Haines, 58, will be returning to the Jubilee stage. He most recently appeared in a revival of God’s Trombones in the spring of 2016. His other Jubilee performances include Ma Rainey’s Black Bottom, The Color Purple and Do You Hear What I Hear – A Christmas Musical.

Haines said he understands the historical significance of his performance, particularly to those who aren’t familiar with the complete story of Marshall. For example, he noted that it was not Marshall’s ambition at an early age to become a lawyer.

“He wanted to be a dentist,” Haines said. It was the poet and social activist Langston Hughes who “guided him in to the law. His law professor, Charles Hamilton Houston, made a big impact on his life.

“It’s fascinating to see all he did before he became a Supreme Court justice.”

Haines also noted that once Marshall became an attorney, it wasn’t his goal to become a judge.

Parker said his inspiration to tell the story of Marshall on stage was fueled by the book Devil in the Grove: Thurgood Marshall, the Groveland Boys, and the Dawn of a New America. The 2013 Pulitzer Prize winner written by Gilbert King tells the story of four young black young men in Florida falsely accused of rape by a white girl in 1949. Marshall helped with their defense.

“It was true, and it was harrowing,” Parker said. “It opened my eyes and made me excited to tell the story of Thurgood Marshall again.”

Parker added that Marshall was a master when working such cases in the 1930 and 40s. He knew that winning was almost an impossibility in many cases, but he worked diligently nonetheless, setting up appeals, keeping those wrongfully accused because of their skin color from getting the death penalty.

And he was working for a better future for African-Americans.

“He was working to change people’s minds one at a time,” Parker said.

Haines said the biggest challenge in the role isn’t that it is a one-man show, though he did say that is a challenge. He said maintaining the constant connection with the audience is most critical.

“I have to maintain the energy and concentration to capture the audience for an hour and a half,” he said. “I have to make sure the story is received accurately.

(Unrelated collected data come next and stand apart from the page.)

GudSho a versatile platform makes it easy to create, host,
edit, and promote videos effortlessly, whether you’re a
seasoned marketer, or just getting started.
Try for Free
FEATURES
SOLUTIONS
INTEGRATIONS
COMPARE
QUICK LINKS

“We’re not trying to mimic his mannerisms. It’s made for an actor to immerse himself in the story.”

Haines recalled memories from his youth that now inspire him as he prepares to tell the story.

“I have a vivid memory of my great-grandmother preparing to vote, laying out her clothes, her hat, gloves,” he said. “It was a very special thing for her. I didn’t realize at the time she didn’t always have that right.”

Haines said the story is important to young people of today of all races.

“You have the young African-American child who may not be aware of the struggle to get to where we are today,” he said. “For the white child, it’s important to just know the history of our country, that we have been a racially divided nation, that things weren’t always like they are now.”

Parker added that Thurgood, which opened on Broadway on 2008, is one of “a handful of shows that are never out of date.”

Haines said he and Parker immediately clicked working on the show. Parker, in fact, helped with much of the research on the title character.

“Harry Parker has been like Google with information about Thurgood,” Haines said. “I would have loved to have sat under him as a student in college.”

Parker had equally complimentary words for his star.

“It is critical to have that kind of chemistry, and I’m fortunate to have Selmore,” he said. “You can’t take it for granted. I’d never worked with Selmore before, but I picked him out of a group of great actors who auditioned for the role because he does have that special something to bring to this role. And we get along famously.”

Haines said this role is by far the most important and favorite he has ever played.

“It is the most challenging, most exciting, most intimidating, most alarming – and I don’t mean that in a negative sense. I have to act the story believably and where it will be accepted positively,” he said.

“For some people, this will be it for seeing Thurgood Marshall. I have to make it a lasting impression.”